Before the fourteenth round, Pryor´s trainer, Panama Lewis, did something that has gone down in the annals of the great ring controversies. Rejecting the usual water bottle he had been using on his fighter, he ordered his second to ´´give me the other one! The one I made up!“

And thus was born the great ´´black bottle“ theory, which is right up there with Roswell and the Grassy Knoll as conspiracies go.

Whatever was in that bottle, Pryor appeared suddenly energized, and stormed out of his corner to wage war. And just over one minute later, an unanswered volley of 24 punches to the head of Arguello left the referee with no alternative but to stop the contest.

Arguello had finished on his feet, but now slumped to the floor. If ever a man had given his very last ounce for the cause, it was Alexis Arguello that night.

He never really got over that loss, both as a boxer and as a man. There was a rematch with Pryor a year later, and once again it was a huge, action packed fight, this time ending in a tenth round defeat. Once again he had come up short in his quest for his fourth title. Once again he had lost to Pryor. There were two comeback attempts, the first a couple of years later, the second when he was in his forties.

When he turned his back on boxing, he had compiled an 82-8 record with 65 ko´s. He had held three world titles, and probably should held have held four.

To fight fans of the Eighties, Arguello was the epitome of class. He was solid, respectable. Above reproach. But like Micheal Jackson and Farah Fawcett, despite gaining the respect of his peers and the adulation of his fans, his life was beginning to unravel.

When he first quit boxing in the mid-eighties, he left Miami and returned to his native Nicaragua. Arguello took up arms and fought for the US backed Contra´s against the Sandinista s. Later, he switched sides and joined the Sandinista´s.

Disillusioned with retirement, he appears to have sought solace in booze, cocaine and women. There have been many, many stories that have appeared over the last twenty years of Arguello and his constant battle against his demons; many may be lies, but no doubt some were true. What always made it so hard to read was knowing what a classy human being he had been, and deep inside, still was. He appears to have battled depression for many years. As long ago as 1985 he told a Sports Illustrated reporter that he had contemplated suicide. Indeed, in the same interview he described how his father had been an alcoholic who had attempted suicide.

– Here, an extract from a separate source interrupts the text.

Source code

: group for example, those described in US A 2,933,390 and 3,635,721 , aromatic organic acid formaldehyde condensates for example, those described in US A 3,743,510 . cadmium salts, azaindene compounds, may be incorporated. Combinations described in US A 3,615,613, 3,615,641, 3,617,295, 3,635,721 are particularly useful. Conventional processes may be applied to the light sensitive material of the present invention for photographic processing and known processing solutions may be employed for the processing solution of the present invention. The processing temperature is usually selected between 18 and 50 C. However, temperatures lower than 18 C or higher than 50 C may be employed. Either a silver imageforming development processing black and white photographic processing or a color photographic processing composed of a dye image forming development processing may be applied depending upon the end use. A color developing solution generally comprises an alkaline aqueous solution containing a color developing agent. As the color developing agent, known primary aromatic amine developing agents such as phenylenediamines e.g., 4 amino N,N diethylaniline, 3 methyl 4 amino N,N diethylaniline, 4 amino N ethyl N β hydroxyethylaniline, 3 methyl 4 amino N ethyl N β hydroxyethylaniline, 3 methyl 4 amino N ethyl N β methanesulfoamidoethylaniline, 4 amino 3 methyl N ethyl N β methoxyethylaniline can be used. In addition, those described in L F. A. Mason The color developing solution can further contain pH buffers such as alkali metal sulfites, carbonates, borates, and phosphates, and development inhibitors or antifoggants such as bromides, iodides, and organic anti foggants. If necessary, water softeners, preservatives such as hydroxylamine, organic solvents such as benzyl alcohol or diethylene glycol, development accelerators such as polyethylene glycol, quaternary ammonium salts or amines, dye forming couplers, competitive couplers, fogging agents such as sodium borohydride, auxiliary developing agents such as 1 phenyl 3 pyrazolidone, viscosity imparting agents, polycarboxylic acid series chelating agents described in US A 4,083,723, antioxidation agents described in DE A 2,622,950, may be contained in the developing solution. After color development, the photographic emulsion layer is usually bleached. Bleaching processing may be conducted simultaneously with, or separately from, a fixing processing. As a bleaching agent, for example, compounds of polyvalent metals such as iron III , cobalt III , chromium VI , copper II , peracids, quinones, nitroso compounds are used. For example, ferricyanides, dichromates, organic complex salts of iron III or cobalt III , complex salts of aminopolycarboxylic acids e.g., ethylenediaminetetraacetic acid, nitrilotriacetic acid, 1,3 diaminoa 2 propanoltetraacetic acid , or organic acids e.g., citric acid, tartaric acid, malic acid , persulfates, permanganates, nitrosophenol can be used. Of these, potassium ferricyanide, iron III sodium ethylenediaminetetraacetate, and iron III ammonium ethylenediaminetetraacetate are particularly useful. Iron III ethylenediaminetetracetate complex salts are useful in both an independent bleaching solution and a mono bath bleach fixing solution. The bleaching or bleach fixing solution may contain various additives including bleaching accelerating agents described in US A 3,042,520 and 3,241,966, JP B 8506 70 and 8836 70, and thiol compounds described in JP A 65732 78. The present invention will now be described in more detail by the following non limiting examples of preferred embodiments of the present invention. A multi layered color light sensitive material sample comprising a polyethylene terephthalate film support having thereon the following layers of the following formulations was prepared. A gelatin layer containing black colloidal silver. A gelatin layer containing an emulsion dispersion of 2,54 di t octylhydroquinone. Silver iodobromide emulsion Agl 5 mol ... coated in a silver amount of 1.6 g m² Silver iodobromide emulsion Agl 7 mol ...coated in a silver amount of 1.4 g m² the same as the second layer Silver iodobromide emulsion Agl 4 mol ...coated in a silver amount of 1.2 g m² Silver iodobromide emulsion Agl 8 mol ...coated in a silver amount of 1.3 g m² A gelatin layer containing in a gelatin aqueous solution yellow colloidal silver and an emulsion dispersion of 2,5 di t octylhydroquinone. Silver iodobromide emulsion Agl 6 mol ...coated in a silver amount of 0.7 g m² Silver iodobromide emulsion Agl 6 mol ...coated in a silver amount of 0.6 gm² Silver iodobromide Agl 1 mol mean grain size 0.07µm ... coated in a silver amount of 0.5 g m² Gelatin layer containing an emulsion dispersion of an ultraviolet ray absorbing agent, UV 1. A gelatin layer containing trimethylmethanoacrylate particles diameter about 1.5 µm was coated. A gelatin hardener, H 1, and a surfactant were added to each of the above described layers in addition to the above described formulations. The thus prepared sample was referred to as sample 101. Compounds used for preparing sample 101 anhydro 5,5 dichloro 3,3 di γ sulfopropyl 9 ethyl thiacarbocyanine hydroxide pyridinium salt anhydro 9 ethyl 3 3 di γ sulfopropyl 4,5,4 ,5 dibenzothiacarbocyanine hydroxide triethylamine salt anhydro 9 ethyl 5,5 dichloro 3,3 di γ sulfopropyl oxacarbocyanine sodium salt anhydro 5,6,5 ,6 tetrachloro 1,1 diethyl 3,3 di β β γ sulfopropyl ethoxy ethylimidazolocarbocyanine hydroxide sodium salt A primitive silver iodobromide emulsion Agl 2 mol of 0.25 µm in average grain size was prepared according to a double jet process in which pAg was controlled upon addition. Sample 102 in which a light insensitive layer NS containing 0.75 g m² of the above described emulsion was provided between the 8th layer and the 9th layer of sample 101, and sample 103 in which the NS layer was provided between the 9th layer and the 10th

Amazingly, he turned his life around. He regained his self respect, and then the respect of others, so much so that late last year he was elected Major of his nation´s capitol, Managua.

For a man who was on the skids just a few years earlier, this should have been all the vindication he would need to see out the rest of his days.

But no.

The demons that had haunted him for most of his life hadn’t really left him at all. They were merely sleeping.

And last night, they came to visit him one more time.